Chemical bonds can form or break incredibly quickly. In the past decade or so, scientists have visualized such ultrafast reactions with laser pulses briefer than a trillionth of a second (SN: 11/13/99, p. 310).
That technique has worked in gases or liquids, but not on surfaces. Now a team of physicists reports real-time viewing of a reaction of molecules on a surface. These reactions lie at the heart of important technologies such as catalytic converters.
The problem with surfaces is that they contain a sea of energy-hungry electrons that can cut short a chemical reaction. A reaction can get started when a laser pulse excites an electron so that it moves into a molecule adhered to the surface. However, the electron’s energy usually dissipates among other surface electrons before such a reaction can run its course.
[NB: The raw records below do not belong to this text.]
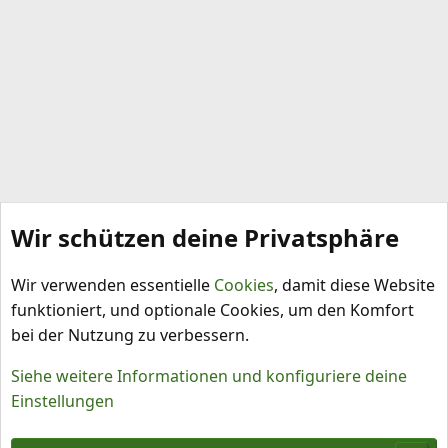
Wir schützen deine Privatsphäre
Pflanzenbeleuchtung
Wir verwenden essentielle
Cookies
, damit diese Website
funktioniert, und optionale Cookies, um den Komfort
bei der Nutzung zu verbessern.
Siehe weitere Informationen und konfiguriere deine
Einstellungen
Cookies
A group led by Henry Kapteyn and Margaret Murnane at JILA, a part of the National Institute of Standards and Technology located at the University of Colorado in Boulder, used a laser pulse to excite a crowd of electrons near a platinum surface. In snapshots taken with pulses of low-energy X rays, the team saw signs that oxygen molecules on the surface had rotated. This is an indication that the molecules were reacting with the laser-energized electrons, the JILA team contends.
Not everyone thinks this is a glimpse of charge transfer. Hrvoje Petek of the University of Pittsburgh says that the transfer of electrons to oxygen molecules may be hard to distinguish from simple heating as a cause for their rotation.